Jeune, j’ai cru qu’il fallait avoir quelque chose à dire pour écrire : être quelqu’un et avoir une vie passionnante, alors qu’au contraire, il faut n’être personne et avoir une vie attentive. J’ai gardé mon prénom et démantelé celui de mon père, ainsi que son nom. De la demeure qu’il m’avait fournie, déjà bien peuplée, je n’ai gardé que les planches et j’en ai construit une cabane, où je peux être seule. Je l’ai imaginé, ce nom de Lanesem, comme une maison en bois au bord d’un lac lapon – et par une de ces coïncidences qui constellent nos vies de signification, c’est justement dans une pareille maison que j’ai rencontré mon fiancé. Je l’ai imaginé dans la lumière et la froidure, là-haut, très haut, comme si la carte était un arbre et j’en choisissais la cime. Je ne me suis pas demandé pas comment il se prononçait, s’il me correspondait, je le voyais. Souvent, je vois, je vis les mots, comme espace et couleur, plus ou autant que je ne les entends.
On peut regretter cette personnalisation de l’écriture. Plusieurs noms auraient prévenu toute vanité et mieux rendu compte de la diversité des voix qui me visitent. Mais je n’ai pas non plus une telle richesse à disposition. À peine assez consistante pour porter un nom, soutenir un je, je n’allais pas me charger de plusieurs ; et ranger la diversité des tons et des approches sous différents noms alimente l’illusion de l’identité, de l’unité et de l’isolement de chaque je, alors que chacun est multiple et mêlé. Cependant, je fantasme, comme beaucoup, de changer de nom encore et encore, comme se fuir, effacer ses traces, manière, contre la prudence et la pudeur, de permettre l’audace.

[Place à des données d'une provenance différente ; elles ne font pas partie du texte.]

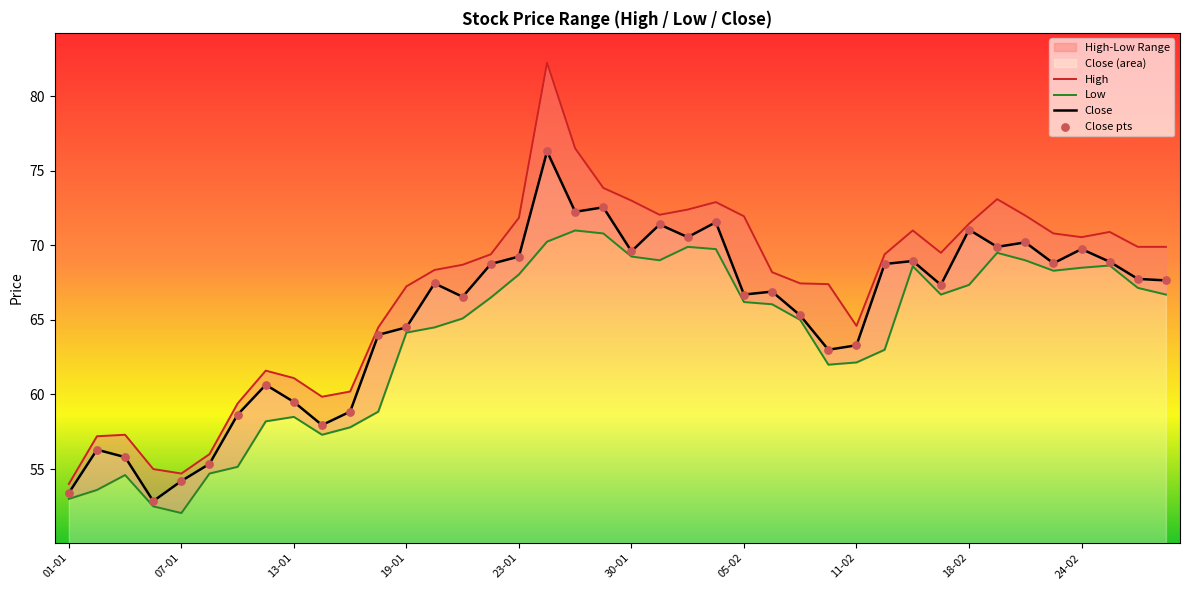

Which series contains the highest Y value?

High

Sans l’écriture, je croirais non seulement ne pas être, mais n’avoir jamais été. Par sa durée, elle cautionne le passé. Je me croise, troublée, aussi surprise de changer que de me ressembler. Il m’arrive de vouloir tout détruire : tant de défauts, de manques, de ridicule et, plus profondément, je pense sans doute qu’il vaut mieux ne pas être qu’être, qu’il y a quelque péché dans le simple fait d’exister ; mais je ressens surtout de la reconnaissance envers cet art, ce qui a surgi du néant qui m’occupe comme une étincelle solitaire, ce qui a cru assez en moi pour crier : vis, dure, perdure, crève la surface des ténèbres, brille et multiplie l’étoile.